Adds a tootip box with text in he point on the ax specified with the color and alpha parameters.

bivar.plot_mouse_over_scatter(x, y, tips, box_color=(0.95, 0.9, 1), c=None, marker='o', ax=None, **kwargs)

Draw a scatter plot adding a tooltip to be show when the mouse is passes over the point.

The function calls plt.plot(...) method to each point separatedly and adds a hidden (by default) annotation over it. The annotation visibility is changed to True when the point is hovered.

Parameters:
  • x (list (of floats)) – List of x coordinates.
  • y (list (of floats)) – List of y coordinates.
  • tips (list (of strings)) – List of the string that will be shown when the mouse is over the point.
  • box_collor (color) – RGB color of the box behind the text. Default is (0.95, 0.90, 1).
  • c (TODO) – TODO
  • marker (Any valid marker symbol used in matplotlib scatter plots.) – The marker symbol.
  • ; Axes (ax) – The ax where the scatter will be plotted. Default is None.
  • kwargs (dict or kwargs) – Key word args to be passed to plt.plot(...) function.

Geo

Functions to plot maps and calculate distances.

TODO:
  • Replace box value given in aspect_ratio by a box parameter
  • make color attribute work with connect_points
  • Return ax
geo.distance_from_point_to_segment(px, py, x1, y1, x2, y2)

Returns the minimum distance between a point (px, py) and a line segment (x1, y1, x2, y2).

Method adapted from Map Rantala, available at: https://nodedangles.wordpress.com/2010/05/16/measuring-distance-from-a-point-to-a-line-segment/

geo.haversine(lon1, lat1, lon2, lat2)

Calculate the great circle distance between two points on the earth (specified in decimal degrees)

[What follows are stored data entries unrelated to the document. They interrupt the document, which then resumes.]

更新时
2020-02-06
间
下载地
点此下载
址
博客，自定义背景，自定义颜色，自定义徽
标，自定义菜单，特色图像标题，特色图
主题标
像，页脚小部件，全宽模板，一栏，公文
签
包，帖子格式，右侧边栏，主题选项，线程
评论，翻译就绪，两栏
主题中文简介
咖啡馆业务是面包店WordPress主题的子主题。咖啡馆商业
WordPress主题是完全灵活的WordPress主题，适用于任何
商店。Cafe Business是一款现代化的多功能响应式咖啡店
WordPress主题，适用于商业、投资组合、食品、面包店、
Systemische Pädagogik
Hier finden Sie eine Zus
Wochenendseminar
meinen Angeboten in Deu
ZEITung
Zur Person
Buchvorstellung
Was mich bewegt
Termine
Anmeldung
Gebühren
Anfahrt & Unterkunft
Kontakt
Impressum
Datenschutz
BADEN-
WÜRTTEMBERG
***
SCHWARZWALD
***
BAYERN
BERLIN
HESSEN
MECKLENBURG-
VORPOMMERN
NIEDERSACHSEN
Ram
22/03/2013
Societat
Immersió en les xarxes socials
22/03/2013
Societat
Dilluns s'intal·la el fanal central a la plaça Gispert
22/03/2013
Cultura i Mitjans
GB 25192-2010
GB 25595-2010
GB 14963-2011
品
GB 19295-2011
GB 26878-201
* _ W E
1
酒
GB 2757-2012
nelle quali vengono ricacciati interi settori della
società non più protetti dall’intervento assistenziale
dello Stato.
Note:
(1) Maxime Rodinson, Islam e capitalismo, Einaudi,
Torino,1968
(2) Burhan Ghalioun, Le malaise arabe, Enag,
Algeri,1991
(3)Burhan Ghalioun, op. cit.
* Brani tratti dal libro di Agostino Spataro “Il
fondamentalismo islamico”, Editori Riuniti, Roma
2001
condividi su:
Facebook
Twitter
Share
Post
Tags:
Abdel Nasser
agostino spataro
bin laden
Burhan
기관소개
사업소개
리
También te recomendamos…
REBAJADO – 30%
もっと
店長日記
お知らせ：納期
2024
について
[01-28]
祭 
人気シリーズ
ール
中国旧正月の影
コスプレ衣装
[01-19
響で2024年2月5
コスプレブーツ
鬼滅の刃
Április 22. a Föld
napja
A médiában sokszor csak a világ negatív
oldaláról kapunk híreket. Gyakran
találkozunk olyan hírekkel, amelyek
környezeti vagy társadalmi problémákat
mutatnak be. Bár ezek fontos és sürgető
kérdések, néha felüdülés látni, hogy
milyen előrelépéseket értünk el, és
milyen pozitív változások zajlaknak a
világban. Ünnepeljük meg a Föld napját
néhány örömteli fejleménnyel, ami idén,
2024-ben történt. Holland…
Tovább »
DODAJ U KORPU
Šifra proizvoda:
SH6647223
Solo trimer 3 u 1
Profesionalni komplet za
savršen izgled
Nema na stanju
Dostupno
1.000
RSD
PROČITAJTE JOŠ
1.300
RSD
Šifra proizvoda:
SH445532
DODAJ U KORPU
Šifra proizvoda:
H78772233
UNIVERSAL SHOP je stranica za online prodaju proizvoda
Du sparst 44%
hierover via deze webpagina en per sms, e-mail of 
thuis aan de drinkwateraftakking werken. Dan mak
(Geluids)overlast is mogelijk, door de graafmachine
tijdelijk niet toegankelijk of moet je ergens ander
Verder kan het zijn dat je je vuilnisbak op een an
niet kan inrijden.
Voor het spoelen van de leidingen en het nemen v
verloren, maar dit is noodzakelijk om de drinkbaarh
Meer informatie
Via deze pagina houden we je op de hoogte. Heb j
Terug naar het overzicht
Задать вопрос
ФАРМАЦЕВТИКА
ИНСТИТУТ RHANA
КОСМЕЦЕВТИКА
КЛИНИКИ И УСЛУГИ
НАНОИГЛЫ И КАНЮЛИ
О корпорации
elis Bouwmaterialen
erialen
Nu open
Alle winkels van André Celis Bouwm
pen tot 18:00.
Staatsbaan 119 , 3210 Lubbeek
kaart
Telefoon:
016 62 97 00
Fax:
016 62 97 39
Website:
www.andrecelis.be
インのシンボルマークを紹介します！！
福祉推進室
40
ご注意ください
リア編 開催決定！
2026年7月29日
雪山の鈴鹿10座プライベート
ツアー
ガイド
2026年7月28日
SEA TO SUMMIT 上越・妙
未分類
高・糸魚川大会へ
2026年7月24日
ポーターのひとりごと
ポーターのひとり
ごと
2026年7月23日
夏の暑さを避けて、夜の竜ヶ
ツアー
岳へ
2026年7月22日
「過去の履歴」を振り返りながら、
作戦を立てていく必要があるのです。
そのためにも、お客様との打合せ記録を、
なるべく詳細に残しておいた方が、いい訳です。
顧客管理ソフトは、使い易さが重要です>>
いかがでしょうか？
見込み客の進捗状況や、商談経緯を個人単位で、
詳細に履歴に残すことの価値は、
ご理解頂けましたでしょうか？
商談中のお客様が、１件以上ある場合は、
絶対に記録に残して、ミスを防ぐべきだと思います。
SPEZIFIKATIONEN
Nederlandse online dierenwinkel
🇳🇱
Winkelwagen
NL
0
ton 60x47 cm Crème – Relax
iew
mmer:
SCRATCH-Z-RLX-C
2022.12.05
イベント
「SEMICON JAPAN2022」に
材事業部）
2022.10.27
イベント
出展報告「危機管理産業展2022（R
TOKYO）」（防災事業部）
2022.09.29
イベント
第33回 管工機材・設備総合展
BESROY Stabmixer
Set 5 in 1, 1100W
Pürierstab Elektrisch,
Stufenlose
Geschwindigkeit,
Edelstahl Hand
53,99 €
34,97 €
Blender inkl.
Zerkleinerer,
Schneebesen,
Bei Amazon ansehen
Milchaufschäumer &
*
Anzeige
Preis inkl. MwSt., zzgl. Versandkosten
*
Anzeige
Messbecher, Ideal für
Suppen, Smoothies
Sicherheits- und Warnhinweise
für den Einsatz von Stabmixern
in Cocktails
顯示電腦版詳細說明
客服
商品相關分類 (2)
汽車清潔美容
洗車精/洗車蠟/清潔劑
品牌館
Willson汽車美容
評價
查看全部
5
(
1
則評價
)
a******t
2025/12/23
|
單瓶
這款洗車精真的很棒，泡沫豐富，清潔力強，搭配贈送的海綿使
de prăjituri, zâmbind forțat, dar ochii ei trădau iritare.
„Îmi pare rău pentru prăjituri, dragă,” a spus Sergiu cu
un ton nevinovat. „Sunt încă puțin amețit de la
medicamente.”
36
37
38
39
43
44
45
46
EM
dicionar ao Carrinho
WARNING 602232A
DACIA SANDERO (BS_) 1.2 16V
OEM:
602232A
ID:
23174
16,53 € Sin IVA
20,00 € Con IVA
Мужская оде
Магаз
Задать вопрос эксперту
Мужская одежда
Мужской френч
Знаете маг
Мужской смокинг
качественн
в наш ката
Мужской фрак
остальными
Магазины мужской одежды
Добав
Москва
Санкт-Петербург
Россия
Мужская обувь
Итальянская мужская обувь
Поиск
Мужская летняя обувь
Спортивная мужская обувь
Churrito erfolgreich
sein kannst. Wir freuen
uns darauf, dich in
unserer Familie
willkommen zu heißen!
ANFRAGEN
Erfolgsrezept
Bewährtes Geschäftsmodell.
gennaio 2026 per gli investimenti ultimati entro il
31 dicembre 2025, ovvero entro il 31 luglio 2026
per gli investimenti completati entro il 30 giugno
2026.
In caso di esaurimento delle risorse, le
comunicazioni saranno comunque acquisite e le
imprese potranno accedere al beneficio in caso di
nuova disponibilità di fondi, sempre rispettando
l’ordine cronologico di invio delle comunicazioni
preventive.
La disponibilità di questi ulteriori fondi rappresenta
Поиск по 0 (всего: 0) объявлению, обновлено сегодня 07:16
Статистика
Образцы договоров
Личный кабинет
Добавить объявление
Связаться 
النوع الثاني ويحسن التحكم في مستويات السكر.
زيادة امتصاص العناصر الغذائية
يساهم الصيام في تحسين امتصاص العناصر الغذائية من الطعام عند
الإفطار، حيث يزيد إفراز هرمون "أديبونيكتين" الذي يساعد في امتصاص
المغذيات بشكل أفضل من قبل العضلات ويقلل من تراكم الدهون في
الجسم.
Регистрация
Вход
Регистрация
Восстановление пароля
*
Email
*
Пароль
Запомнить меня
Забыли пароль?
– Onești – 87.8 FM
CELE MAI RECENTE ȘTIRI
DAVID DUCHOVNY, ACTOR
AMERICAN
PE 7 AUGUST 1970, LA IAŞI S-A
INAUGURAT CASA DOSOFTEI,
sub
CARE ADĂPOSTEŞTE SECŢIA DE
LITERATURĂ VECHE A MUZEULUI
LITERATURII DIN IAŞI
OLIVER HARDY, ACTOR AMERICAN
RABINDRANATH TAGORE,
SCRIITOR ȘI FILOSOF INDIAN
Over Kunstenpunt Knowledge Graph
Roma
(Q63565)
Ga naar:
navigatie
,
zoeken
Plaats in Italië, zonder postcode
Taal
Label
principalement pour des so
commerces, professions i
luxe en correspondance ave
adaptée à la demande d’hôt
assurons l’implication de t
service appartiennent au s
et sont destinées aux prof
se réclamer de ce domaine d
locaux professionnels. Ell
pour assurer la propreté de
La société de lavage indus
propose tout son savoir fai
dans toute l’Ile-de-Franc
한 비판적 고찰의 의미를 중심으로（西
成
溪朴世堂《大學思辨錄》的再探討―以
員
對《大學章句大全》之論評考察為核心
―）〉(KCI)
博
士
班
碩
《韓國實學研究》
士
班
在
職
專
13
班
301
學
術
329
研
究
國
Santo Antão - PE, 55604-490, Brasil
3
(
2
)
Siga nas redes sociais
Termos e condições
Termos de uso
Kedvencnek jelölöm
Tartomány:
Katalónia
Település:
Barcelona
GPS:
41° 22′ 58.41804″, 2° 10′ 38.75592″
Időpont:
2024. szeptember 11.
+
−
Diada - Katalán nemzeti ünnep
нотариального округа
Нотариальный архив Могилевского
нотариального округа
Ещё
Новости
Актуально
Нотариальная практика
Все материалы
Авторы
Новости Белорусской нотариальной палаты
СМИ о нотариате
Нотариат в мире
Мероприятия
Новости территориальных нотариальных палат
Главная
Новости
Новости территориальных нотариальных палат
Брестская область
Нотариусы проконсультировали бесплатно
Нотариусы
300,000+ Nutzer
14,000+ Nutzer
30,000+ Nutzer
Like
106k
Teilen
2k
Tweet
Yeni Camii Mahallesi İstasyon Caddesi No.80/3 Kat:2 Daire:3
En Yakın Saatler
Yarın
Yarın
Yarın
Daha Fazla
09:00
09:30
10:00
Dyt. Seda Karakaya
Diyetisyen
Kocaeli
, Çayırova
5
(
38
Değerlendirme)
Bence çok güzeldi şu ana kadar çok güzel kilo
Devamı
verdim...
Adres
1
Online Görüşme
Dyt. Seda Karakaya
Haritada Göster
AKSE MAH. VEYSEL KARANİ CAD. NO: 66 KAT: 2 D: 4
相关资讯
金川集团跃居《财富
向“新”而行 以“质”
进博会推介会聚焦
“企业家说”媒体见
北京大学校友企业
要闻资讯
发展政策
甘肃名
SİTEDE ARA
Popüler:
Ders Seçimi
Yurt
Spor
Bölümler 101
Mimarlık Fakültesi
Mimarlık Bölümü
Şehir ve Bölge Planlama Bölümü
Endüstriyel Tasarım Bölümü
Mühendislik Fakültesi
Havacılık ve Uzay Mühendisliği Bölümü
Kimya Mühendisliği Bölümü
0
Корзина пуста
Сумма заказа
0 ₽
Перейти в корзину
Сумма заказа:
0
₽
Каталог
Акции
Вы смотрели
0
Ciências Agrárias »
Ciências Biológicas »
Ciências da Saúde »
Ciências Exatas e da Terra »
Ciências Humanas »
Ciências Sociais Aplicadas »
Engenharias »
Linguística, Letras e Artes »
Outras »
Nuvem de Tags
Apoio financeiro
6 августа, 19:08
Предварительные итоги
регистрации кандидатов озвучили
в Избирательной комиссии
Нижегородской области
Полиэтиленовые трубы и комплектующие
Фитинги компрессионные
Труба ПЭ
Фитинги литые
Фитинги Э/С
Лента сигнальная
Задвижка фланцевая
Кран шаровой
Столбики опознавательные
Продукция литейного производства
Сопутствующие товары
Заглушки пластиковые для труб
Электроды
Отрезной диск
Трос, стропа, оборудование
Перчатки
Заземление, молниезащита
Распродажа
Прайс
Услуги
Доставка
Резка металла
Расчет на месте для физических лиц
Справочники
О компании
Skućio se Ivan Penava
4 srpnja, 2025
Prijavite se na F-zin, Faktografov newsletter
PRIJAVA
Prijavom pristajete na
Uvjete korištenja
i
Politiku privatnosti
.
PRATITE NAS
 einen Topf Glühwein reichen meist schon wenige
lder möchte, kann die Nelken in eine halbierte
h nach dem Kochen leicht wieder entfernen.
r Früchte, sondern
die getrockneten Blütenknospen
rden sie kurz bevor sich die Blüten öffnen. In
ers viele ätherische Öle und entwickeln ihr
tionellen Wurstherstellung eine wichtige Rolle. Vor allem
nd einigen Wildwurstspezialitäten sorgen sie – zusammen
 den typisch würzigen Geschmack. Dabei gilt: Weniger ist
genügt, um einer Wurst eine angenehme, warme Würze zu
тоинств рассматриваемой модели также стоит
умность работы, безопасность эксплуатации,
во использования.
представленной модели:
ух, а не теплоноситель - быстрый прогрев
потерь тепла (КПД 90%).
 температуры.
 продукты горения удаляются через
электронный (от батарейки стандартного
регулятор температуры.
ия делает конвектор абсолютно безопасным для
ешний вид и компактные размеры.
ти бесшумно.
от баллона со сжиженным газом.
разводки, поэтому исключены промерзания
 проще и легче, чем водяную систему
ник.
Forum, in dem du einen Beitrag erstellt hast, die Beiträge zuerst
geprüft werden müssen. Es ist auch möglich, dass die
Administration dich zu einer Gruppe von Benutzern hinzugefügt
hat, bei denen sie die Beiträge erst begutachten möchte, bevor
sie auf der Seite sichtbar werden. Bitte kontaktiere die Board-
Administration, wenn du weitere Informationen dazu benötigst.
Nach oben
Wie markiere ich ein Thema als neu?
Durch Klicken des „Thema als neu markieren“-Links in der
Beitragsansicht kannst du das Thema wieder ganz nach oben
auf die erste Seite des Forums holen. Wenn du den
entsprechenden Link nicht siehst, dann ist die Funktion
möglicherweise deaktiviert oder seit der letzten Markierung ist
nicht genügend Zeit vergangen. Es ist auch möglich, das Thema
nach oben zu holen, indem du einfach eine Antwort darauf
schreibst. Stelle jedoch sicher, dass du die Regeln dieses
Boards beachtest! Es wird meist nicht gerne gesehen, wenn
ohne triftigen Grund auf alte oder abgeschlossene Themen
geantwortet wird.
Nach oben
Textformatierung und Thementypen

This function found was found in many different sites on the internet.

geo.plot_path_from_above(lon, lat, padding=1.0, show_map=True, color='red', aspect_ratio=0.75, ax=None)

Plot a path (a list of points) over a map using maps provided by basemap.

This functions uses very simple Basemap standard parameters. More options to customize the map should be added in the future.

Parameters:
  • lon (pd.Series) – Series containing the list of longitudes.
  • lat (pd.Series) – Series containing the list of latitudes.
  • padding (float) – Space to add arond path (in degrees). Default is 2 degrees.
  • show_map (boolean) – Whether to draw the map around the path. Default is True.
  • color (color or list of colors.) –

    The color of the path. Default is red. Optionally, if the parameter connect_poiints is False, a list of colors can be passed (having the same size as the number of dots). Example:

    >>> colors = plt.cm.get_cmap('coolwarm', number_of_colors)
    >>> color_idx = [ int(i) for i in color_values ]
    >>> geo.plot_path_from_above(lon, lat, color=colors(color_idxs))
    
  • aspect_ratio (float or str or tuple) – Aspect ration of the map. Default is 3/4. The values ‘square’ and ‘fit_extremities’ can also be specified. The first creates a square map. The second, adds just enough space to fit the extremities (still adding the padding). The corrdinates of the box containing the map can also be specified as (min_lat, max_lat, min_lon, max_lon).
  • ax (AxesSubplot) – Axes where to plot the map.